New York: 1924. 1st Edition. FIRST EDITION IN ORIGINAL WRAPPERS OF “ONE OF THE FOUNDATIONS OF INFORMATION THEORY” (Claude Shannon, A Mathematical Theory of Communication, 1948). Beginning with this lengthy twenty-two page paper (see Origins of Cyberspace 163), Nyquist’s nascent work ferreting out the necessary bandwidth requirements for the transmission of information was foundational and it was critical to and enabled Shannon’s development of information theory. NOTE that we separately offer Nyquist’s second paper, Certain Topics in Telegraph Transmission Theory as well.
Nyquist’s work studied the relationship between the speed of a telegraph system and the number of signal values employed by that system. His efforts established the principles by which continuous signals could be converted into digital signals and provided “the first statement of a logarithmic law for communication” (Stanford Encyclopedia of Philosophy). Nyquist was “the first to express the amount of ‘intelligence’ that could be transmitted given a certain line speed of a telegraph systems and [to do so] in terms of a log function” (Origins of Cyberspace 343).

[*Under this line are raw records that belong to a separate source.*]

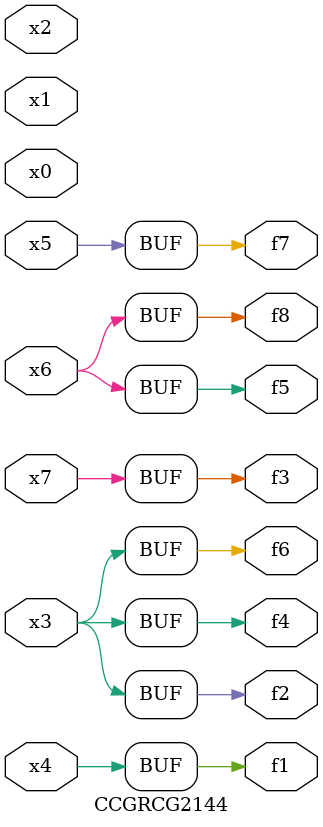
<source format=v>
module CCGRCG2144(
	input x0, x1, x2, x3, x4, x5, x6, x7,
	output f1, f2, f3, f4, f5, f6, f7, f8
);
	assign f1 = x4;
	assign f2 = x3;
	assign f3 = x7;
	assign f4 = x3;
	assign f5 = x6;
	assign f6 = x3;
	assign f7 = x5;
	assign f8 = x6;
endmodule

</source>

Nyquist’s work was also “the first examination of the theoretical bounds for ideal codes for the transmission of information” (ibid).
In 1924 and while working at Bell Telephone Laboratories, Harry Nyquist’s work centered upon the obvious need to improve the speed with which data transmission was carried over the wires. “In considering methods for increasing the speed of telegraph circuits [he wrote], the engineer is confronted by the problem of transmitting over a circuit the maximum amount of intelligence using a given frequency range, without causing undue interference, either in the circuit being considered or from that circuit to other circuits” (Nyquist, 1924).
In the paper offered here, Nyquist considered “two fundamental factors entering into the maximum speed of transmission of intelligence by telegraph. These factors are signal shaping and choice of codes. The first is concerned with the best wave shape to be impressed on the transmitting medium so as to permit of greater speed without undue interference either in the circuit under consideration or in those adjacent, while the latter deals with the choice of codes which will permit of transmitting a maximum amount of intelligence with a given number of signal elements” (Nyquist 324). Item #1419
CONDITION & DETAILS: Quarto. (9 x 6.25 inches; 225 x 156mm). Complete issue in original paper wrappers; repaired at the spine and edges of front wrap; library stamp on front wrap and the first page of text (not the Nyquist paper). The issue is internally in fine condition, bright and clean throughout. The issue is housed in a custom clamshell case of blue linen, gilt-lettered at the spine. Very good condition.